If you want to know how to have a great relationship, you’ll love this article.
What determines a good marriage, the good relationship between two people? The correct answer to this question is: Depends on whose marriage …
When it comes to the marriages of others, if someone’s relationship is good, or not, depends on both partners. Depends how they consciously live, how they can communicate, whether they are honest about themselves, do they know what they want, what they wish to they represent etc. It’s a very complicated matter …
How To Have a Great Relationship:
However, if the question concerns MY marriage, answer it is much simpler (although it is indeed harder to do implementation): The quality of my marriage depends solely from me. It is I who decide about everything … Starting from this, whom I choose for my partner, for wise and effective nurturing this marriage every day. Everything, absolutely
everything depends on me.
Of course, except what does not depend on me … But I do not I have no influence, and it is a waste to waste time considering that if it were different, it would have been different. This is a reflection type: what would happen if the grandmother had a moustache… It is as it is, and not different and the only thing I can change is my way of thinking, my actions and – most importantly – my decisions.
In MY marriage absolutely everything depends on me.
I know it looks a bit mockery, but I mean it. The quality of life – not just marriage – depends on how I take responsibility for it. It is a fact that no one else is deciding about anything in my life. This is something, of which you must be clearly aware. Only I decide.
Okay, maybe someone would say, but if you go for example we are arguing, I do not have the influence on what SHE shows he is going through a moment. Maybe it’s just being torn by hormones and does not realise how unbearable it is? How Can I change it?

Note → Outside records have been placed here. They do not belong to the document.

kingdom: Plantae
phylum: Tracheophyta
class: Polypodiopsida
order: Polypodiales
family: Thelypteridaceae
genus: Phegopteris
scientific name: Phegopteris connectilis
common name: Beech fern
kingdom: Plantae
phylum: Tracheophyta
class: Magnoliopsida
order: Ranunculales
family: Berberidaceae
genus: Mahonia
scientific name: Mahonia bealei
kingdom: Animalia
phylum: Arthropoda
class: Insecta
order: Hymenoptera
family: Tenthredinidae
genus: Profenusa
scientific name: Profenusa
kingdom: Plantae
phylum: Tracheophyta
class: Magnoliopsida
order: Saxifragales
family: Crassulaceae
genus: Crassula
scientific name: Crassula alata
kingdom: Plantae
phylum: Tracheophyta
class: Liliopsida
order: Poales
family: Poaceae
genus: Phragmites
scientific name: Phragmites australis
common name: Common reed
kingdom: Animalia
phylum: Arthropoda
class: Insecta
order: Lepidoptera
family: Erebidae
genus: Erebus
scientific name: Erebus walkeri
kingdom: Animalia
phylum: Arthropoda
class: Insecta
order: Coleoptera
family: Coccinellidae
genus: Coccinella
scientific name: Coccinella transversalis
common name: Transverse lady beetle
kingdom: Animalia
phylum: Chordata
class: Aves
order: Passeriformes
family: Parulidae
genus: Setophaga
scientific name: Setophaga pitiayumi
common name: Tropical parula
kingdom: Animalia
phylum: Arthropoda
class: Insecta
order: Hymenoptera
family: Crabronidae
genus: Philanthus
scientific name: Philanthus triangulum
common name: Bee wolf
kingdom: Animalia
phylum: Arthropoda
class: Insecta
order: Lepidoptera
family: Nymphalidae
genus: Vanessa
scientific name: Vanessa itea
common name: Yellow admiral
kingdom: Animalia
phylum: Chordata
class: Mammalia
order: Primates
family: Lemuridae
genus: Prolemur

Very simply: by taking full responsibility for understanding its condition and treating it appropriately. By understanding the situation and its role in it. By understanding her behaviour, by following your reactions, by the appropriate procedure.
This, of course, is easier to talk than to do. I know something about this myself subject … It would often be very convenient to say: “it’s her … this or that” but I’m perfectly aware that however, a lot depends on me. I think if I could repeat my life, I would argue much less with mine wife, or even not at all. Any difference of opinion can be after all somehow solve it. And I do not look at it from the position of beating in my chest that if I give way more etc … There were situations when (of course!) I was right, but now I see that much more effectively and I could quickly solve them by changing only your behavior and decisions.
Today? We are a perfectly harmonious marriage, and we love hot and passionate. The conviction that everything depends on me makes miracles.